Document extract:
Every once in a while, the manufacturer of an enthusiast car will produce a more hardcore, track-focused variant that tosses comfort in the trash for better performance on the track. Ford isn’t afraid to do crazy performance cars, as we’ve most recently seen with the Mustang GTD. Intense Mustangs have been a bit of a tradition for Ford and if you’re looking for one of the hardest Fox bodies, look no further than the 1993 Ford SVT Mustang Cobra R, the swan song that tossed out every single comfort feature in the mission of speed. You couldn’t even buy it unless you were a racer.
Last time on Holy Grails, we took a look at another track special, the 1988 to 1992 Chevrolet Camaro 1LE. This pony car started off as an IROC-Z or a Z/28 at first, then GM layered on stiffer springs, thicker sway bars, big brakes, an aluminum drive shaft, a special fuel cell, an aluminum spare wheel, and more The 1LE was also a stripper model that didn’t have air-conditioning, T-tops, fog lights, or a soft suspension. Some of the 1,360 examples didn’t even come with a radio. GM meant these to be for racing only and thus locked the 1LE through a special ordering handshake that was never advertised.

Instruction 1:
According to the car article, why did GM restrict the Camaro 1LE to a special ordering process that was never advertised? Answer in one to three sentences.
Instruction 2:
In the car article, how many examples of the Camaro 1LE are mentioned?
Instruction 3:
Carry on the Holy Grails car article from the point where it stops.
The records that follow have no connection to the car article.

[Collected data entries]
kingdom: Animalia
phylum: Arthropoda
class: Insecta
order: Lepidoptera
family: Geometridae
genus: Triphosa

Exercise response 1:
GM intended the 1LE to be used only for racing. For that reason, it locked the car behind a special ordering handshake that it never advertised.

Exercise response 2:
The article mentions 1,360 examples.

Exercise response 3:
Today, we take a look at an even rarer track special from Ford. This one was sold just for a single year and while it didn’t require some Konami Code to unlock, you had to be a racer in order to fork over your cash. Just 107 examples were ever sold and many never saw a track, instead ending up in collections just to be sold for piles of cash years later.
The Fox Body Was Almost A Different Kind Of Car
[Editor’s Note: It’s amazing how this early Mustang concept ended up becoming the Futura coupé. That novel greenhouse design made it to market almost intact! – JT]
In 1978, Ford released the first cars riding on its now-famous Fox platform. It was a radical departure from the Mustang II’s Pinto underpinnings and set the tone for the future. The car was also Ford changing the direction it set with the Mustang II. In a press release, Ford notes that while the Mustang II doubled what was declining Mustang sales, some enthusiasts didn’t respond well:
Forty years ago this fall, a completely redesigned second-generation Ford Mustang hit the road. Mustang II was a radical departure from the 1973 model it replaced – 19 inches shorter, 500 pounds lighter and, for the first time, not available with a V8 engine.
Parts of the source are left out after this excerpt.